*** QUOTED PASSAGE Section Begins ***

The City & the City: what makes a city a uniquely strange place?
How to Read and Analyse a Novel: Analysing 'the City'
This post is part of a course I’m currently running for paid subscribers called How to Read and Analyse a Novel—we have now moved on to reading and discussing individual books! With each book, we are taking a particular topic or theme and exploring its role in the novel; this allows for a reading which is both focussed and comprehensive, helping you hone your analytical skills. Today we are looking at the city in China Miéville’s The City & the City. For full introductory details and the reading list, start here. If you’d like to join but feel like you’re too late, please do—you can take this completely at your own speed, and I will continue to keep up with comments and thoughts on all the books we discuss. You can adjust your notification settings here if you would like to opt out of these emails.
The City & the City is not your average police procedural. Sure, we have some of the usual characteristics: a murder, an emotionally unavailable detective, a bunch of red herrings. And, of course, a dark and dingy city. Only in this novel, we have two of them, and they sit on, in, and around each other. Two nation-state cities with different languages, different cultures, different architectural styles, and different legal systems. How does it work? Well, the citizens of each city are taught to “unsee” the other, allowing the two to co-exist, though not always comfortably.

*** QUOTED PASSAGE Section Ends ***

### TASK REQUIREMENTS
1 > List the ways the post on The City & the City says the two nation-state cities differ.
2 > Answer these about the post on The City & the City:
(a) Who wrote the novel being discussed?
(b) What is the name of the course the post belongs to?
(c) What are the citizens of each city taught to do with the other city?
3 > Carry on the post about the city in The City & the City, starting after its final sentence.
The records that come next are separate material with no connection to the post on The City & the City.

*** PROVIDED MATERIAL Section Begins ***

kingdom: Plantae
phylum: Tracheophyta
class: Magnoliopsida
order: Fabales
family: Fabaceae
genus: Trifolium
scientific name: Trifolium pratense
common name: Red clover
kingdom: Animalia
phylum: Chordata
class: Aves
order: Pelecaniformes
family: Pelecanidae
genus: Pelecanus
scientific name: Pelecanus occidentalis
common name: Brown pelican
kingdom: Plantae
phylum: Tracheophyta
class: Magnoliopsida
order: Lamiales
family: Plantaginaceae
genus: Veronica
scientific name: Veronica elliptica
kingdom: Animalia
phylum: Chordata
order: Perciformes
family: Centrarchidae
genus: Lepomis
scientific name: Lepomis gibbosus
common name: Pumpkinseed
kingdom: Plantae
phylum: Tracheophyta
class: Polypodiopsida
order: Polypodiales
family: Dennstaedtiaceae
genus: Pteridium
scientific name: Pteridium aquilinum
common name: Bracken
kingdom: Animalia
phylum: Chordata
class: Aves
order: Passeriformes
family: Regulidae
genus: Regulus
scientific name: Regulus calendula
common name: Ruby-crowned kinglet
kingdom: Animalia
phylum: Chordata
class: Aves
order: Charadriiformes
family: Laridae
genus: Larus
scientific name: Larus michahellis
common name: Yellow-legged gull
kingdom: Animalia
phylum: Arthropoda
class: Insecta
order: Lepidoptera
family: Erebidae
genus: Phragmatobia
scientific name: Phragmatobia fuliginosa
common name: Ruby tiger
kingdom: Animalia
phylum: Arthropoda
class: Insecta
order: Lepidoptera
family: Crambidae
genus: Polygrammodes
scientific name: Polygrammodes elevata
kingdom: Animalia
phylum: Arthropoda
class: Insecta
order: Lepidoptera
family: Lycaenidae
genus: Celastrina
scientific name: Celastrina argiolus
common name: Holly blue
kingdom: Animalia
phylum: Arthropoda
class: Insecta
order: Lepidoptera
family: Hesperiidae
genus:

*** PROVIDED MATERIAL Section Ends ***

### RESPONSES PER TASK
1 > Languages, cultures, architectural styles, and legal systems.

2 >
(a) China Miéville.
(b) How to Read and Analyse a Novel.
(c) They are taught to "unsee" it.

3 >
It’s a mad premise, but of course veteran ‘Weird’ author China Miéville handles it with ease. If anything the dynamics felt even more convincing to me on a second read, and I also better appreciated the way Miéville handled reader expectation with regard to the crime genre and its tropes.
Miéville will always be one of the best city writers to me; very few manage to capture the life of a city as well as he. If I could’ve assigned 600-page tome Perdido Street Station, I would’ve. The City & the City stands out in his oeuvre for not employing some of the richer, more baroque writing of some of his other work—he naturally emulates the sparer prose style of the detective fiction he is riffing off—but what it lacks for in vivid imagery and description, it makes up for in a premise that captures the very idea of ‘a city’ in illuminating and surprising ways. Today, we’ll be looking more closely at the way Miéville draws out this idea.